The labor board -- or at least its left-leaning majority appointed by President Barack Obama -- disagrees. In a statement Friday, the agency said the changes would "modernize" procedures and allow it to "more effectively administer" the laws on collective bargaining. In a sign of the partisan divide at play, the rules were approved by the board's three liberal members, while its two conservative members dissented.
Labor groups have long bemoaned the current process as outdated and tied up with red tape, giving employers ample time to bust unions. Companies often dispute which workers should belong in the bargaining unit -- that is, the people who would be covered by the union contract -- and the reforms announced Friday will shift that litigation to after the election. Employers will also have to prove that a review of the election is warranted, as opposed to merely requesting one.
Mark Gaston Pearce, the labor board's chairman, said in a statement that he was "heartened" that the board is enacting the amendments.
"Simplifying and streamlining the process will result in improvements for all parties," Pearce said. "With these changes, the Board strives to ensure that its representation process remains a model of fairness and efficiency for all."
The rules were announced in the Federal Register on Friday and will go into effect on April 14, 2015.
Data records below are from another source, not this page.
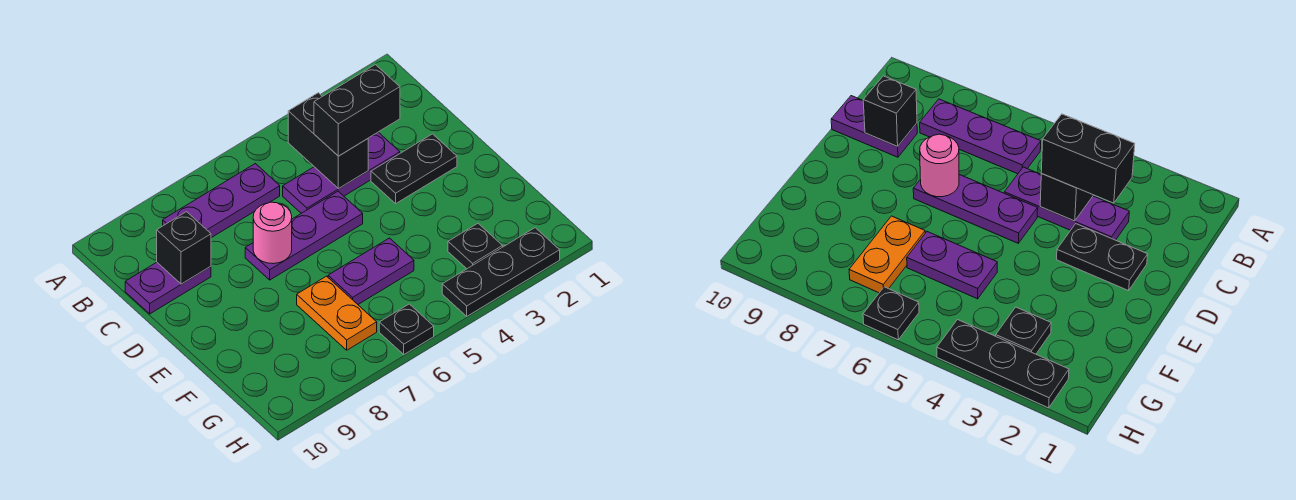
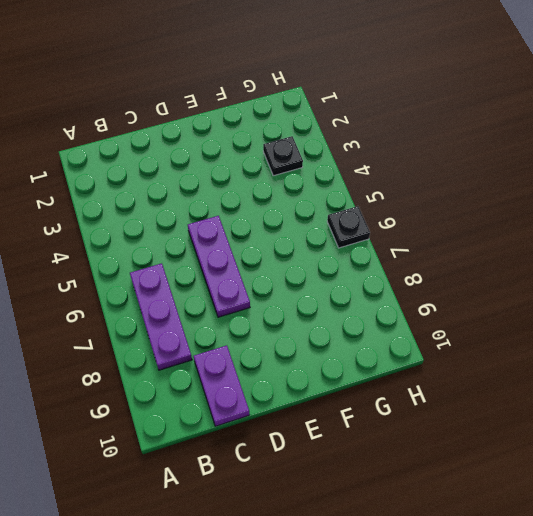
none -> purple plate C3:C5 level 1
none -> black plate D2:D3 level 1
none -> purple plate F5:F6 level 1

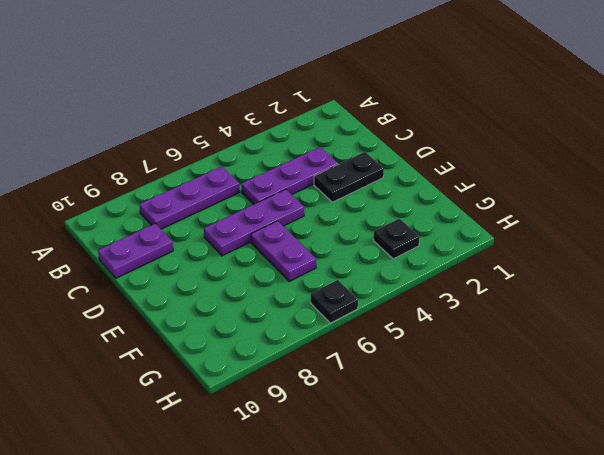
purple plate E6:F6 level 1 -> purple plate F5:F6 level 1
none -> orange plate F7:G7 level 1
none -> black plate H2:H4 level 1
none -> black brick B4:C4 level 2

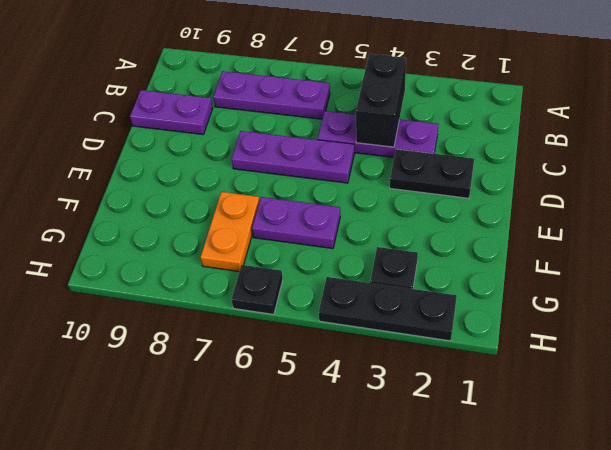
none -> black brick C9 level 2
none -> pink round brick D7 level 2
none -> black brick C3:C4 level 3

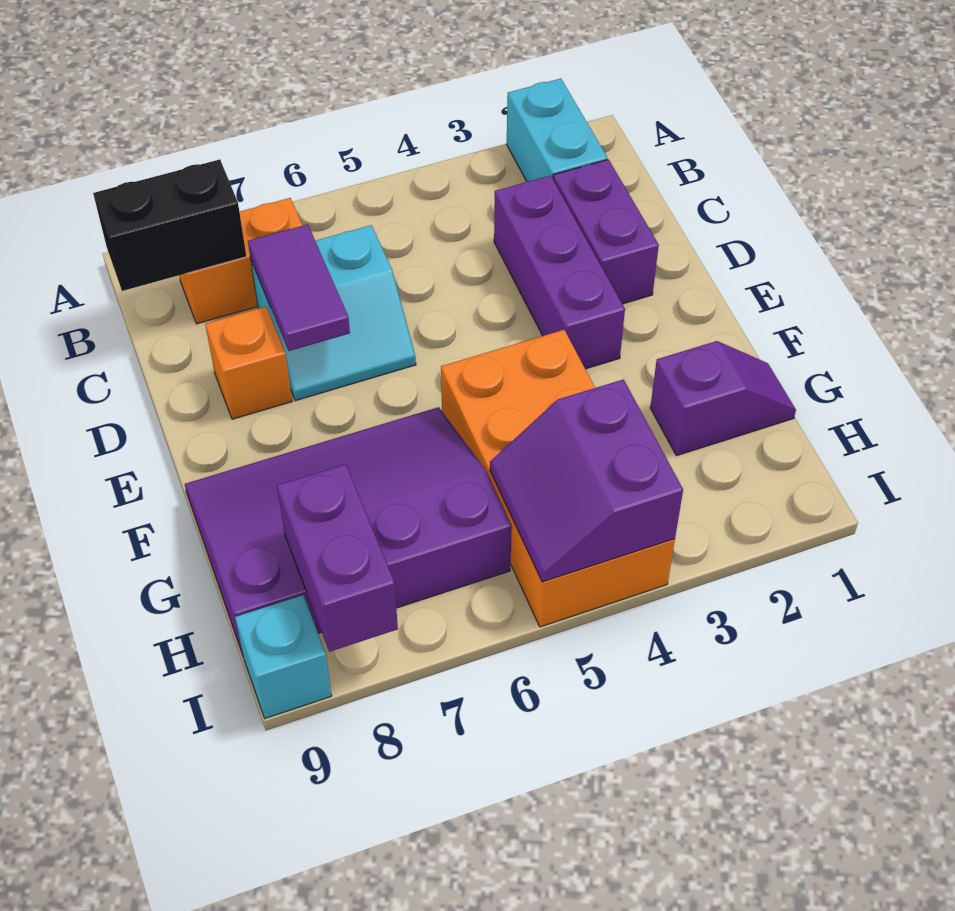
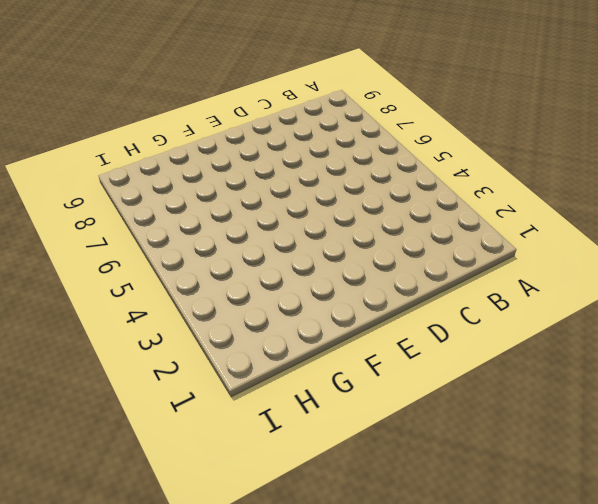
none -> cyan brick A2:B2 level 1
none -> orange brick B7:B8 level 1
none -> purple brick C2:D2 level 1

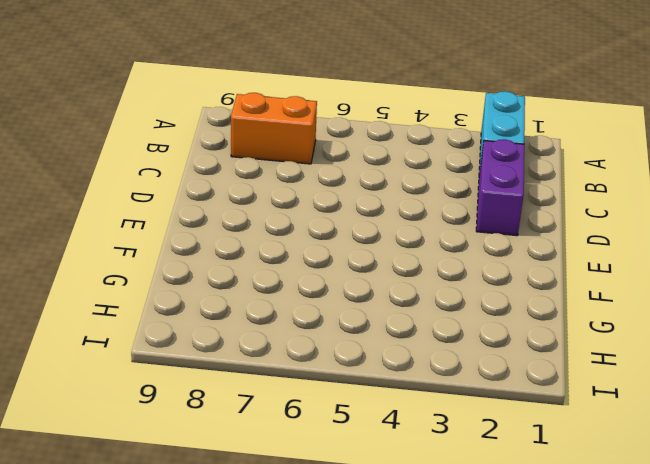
none -> purple brick C3:E3 level 1
none -> cyan slope C6:D7 level 1 top C
none -> orange brick D8 level 1

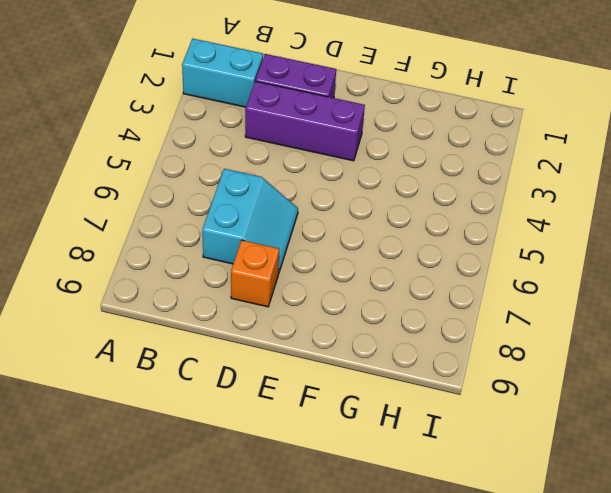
none -> orange brick B7:B8 level 1
none -> orange brick F4:I5 level 1
none -> purple slope F6:H9 level 1 top H

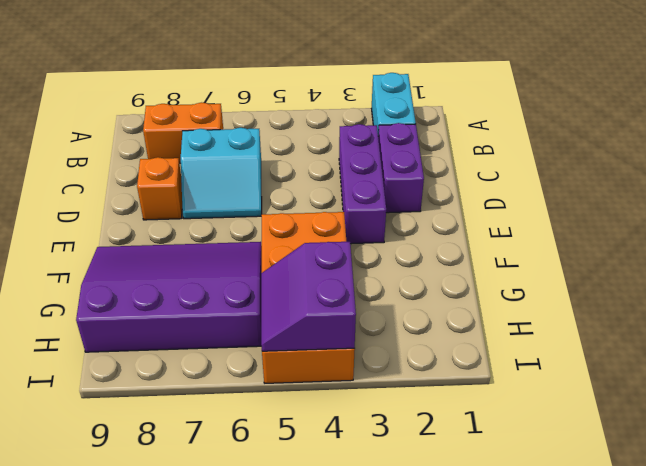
none -> purple slope G1:G2 level 1 top 2
none -> cyan brick I9 level 1
none -> black brick B8:B9 level 2

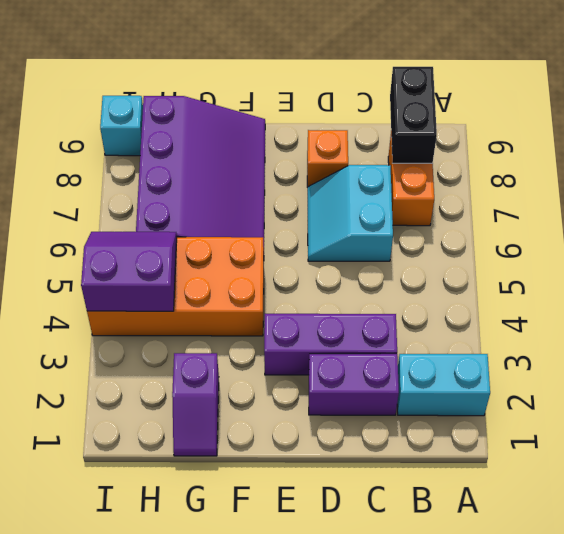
none -> purple tile C7:D7 level 2
none -> purple brick H8:I8 level 2

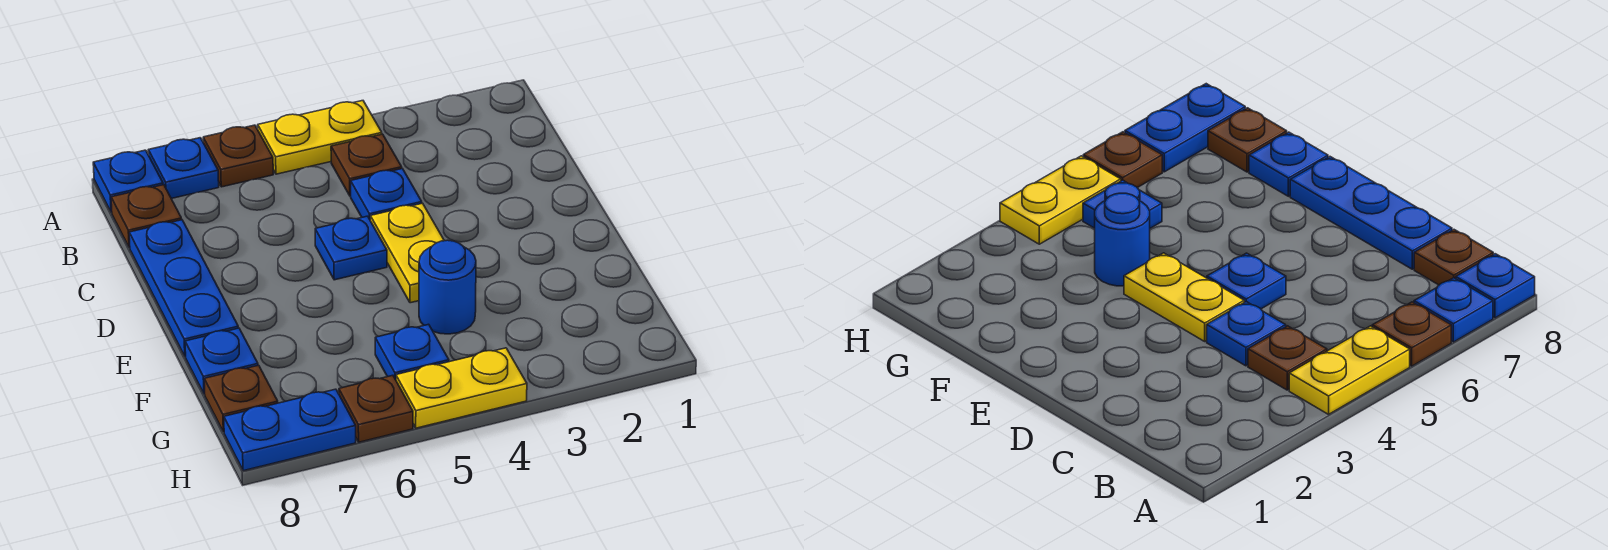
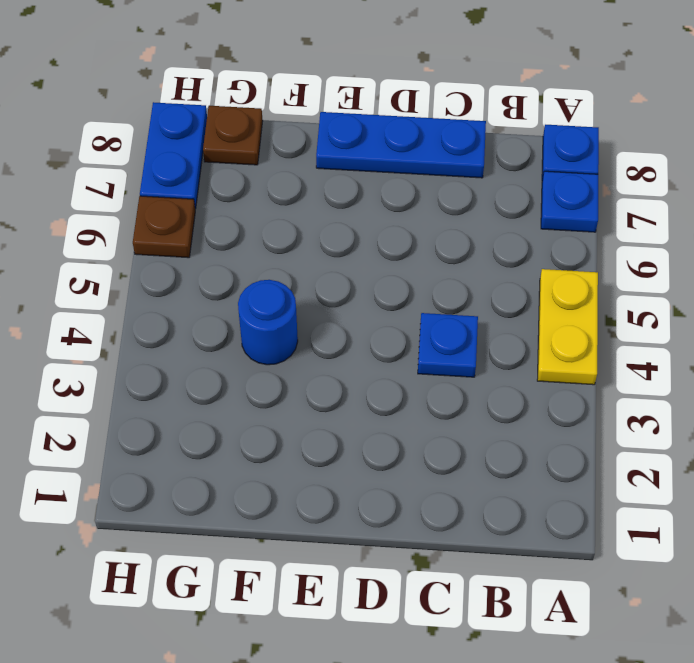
none -> brown plate A6 level 1
none -> brown plate B4 level 1
none -> brown plate B8 level 1

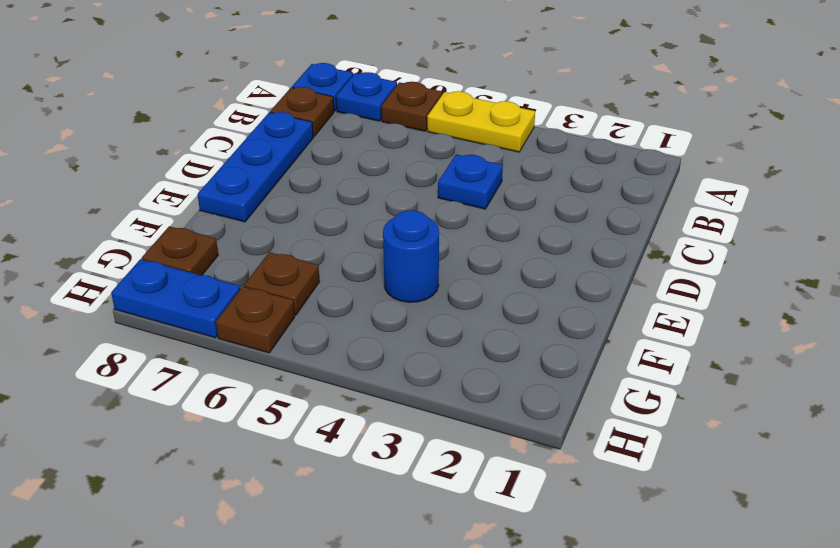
brown plate G6 level 1 -> brown plate B4 level 1
none -> yellow plate D4:E4 level 1
none -> blue plate D5 level 1
none -> blue plate F8 level 1

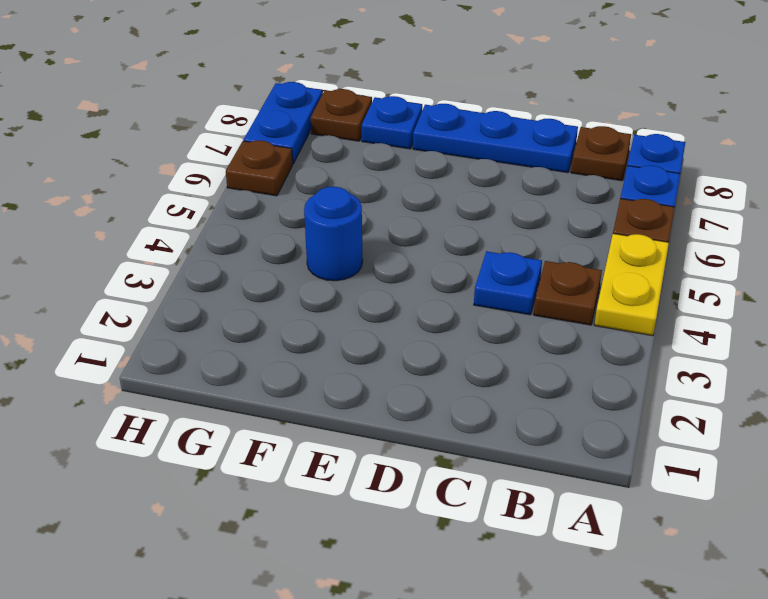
none -> yellow plate D4:E4 level 1
none -> blue plate D5 level 1
none -> blue plate G5 level 1

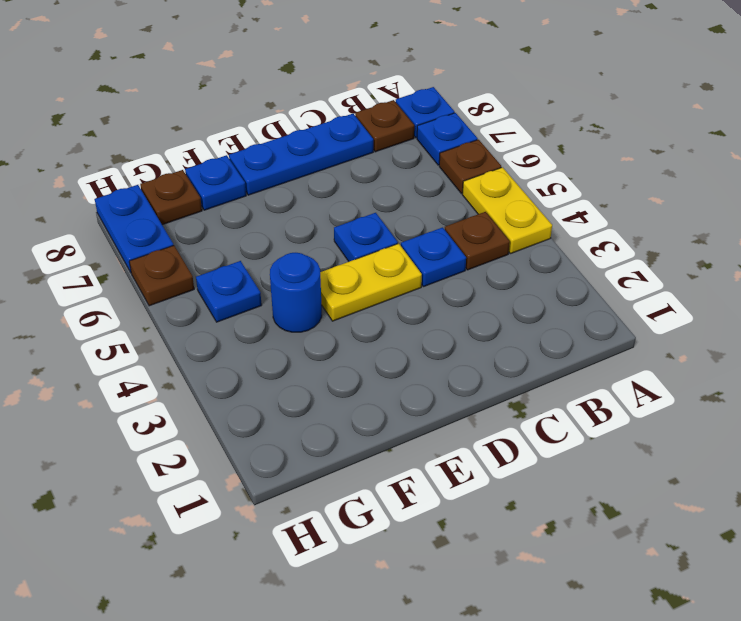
none -> yellow plate H4:H5 level 1

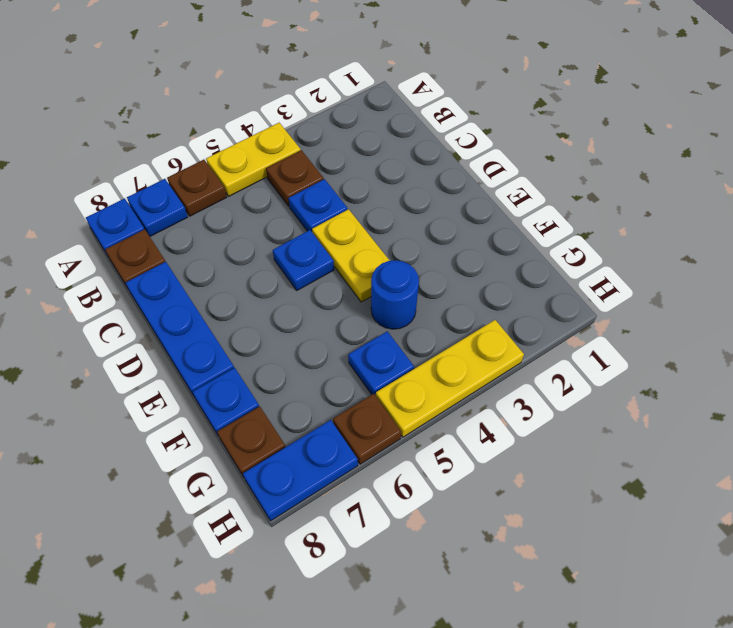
yellow plate H3:H5 level 1 -> yellow plate H4:H5 level 1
The board put forth a similar batch of rules more than three years ago, drawing heat from various business lobbying groups as well as congressional Republicans. After a federal court ruled that the board had lacked a quorum when it issued them, the board formally withdrew those rules early this year. It had been expected to reissue similar rules now that it has five confirmed board members.
Richard Trumka, president of the AFL-CIO labor federation, applauded the announcement of the rules Friday.
"The modest but important reforms to the representation election process announced today by the National Labor Relations Board will help reduce delay in the process and make it easier for workers to vote on forming a union in a timely manner," Trumka said in a statement.
Meanwhile, the National Retail Federation, an industry lobby, said it was considering "both a legal and legislative strategy" to block the rules from going into effect, calling them "the latest attempt by the Obama Administration to aid their allies in Big Labor at the expense of employers and employees."
Republicans in Congress have already held hearings on what they deem the "ambush" election rules and may well hold more once the GOP takes control of both chambers next year. They could potentially try to block the rules from going into effect -- though not in the immediate future, since members of Congress are already far along in hammering out a deal this week to fund the government. By waiting to release the rules Friday, the labor board may at least have avoided a GOP-sponsored rider in the spending bill that could gut the rules.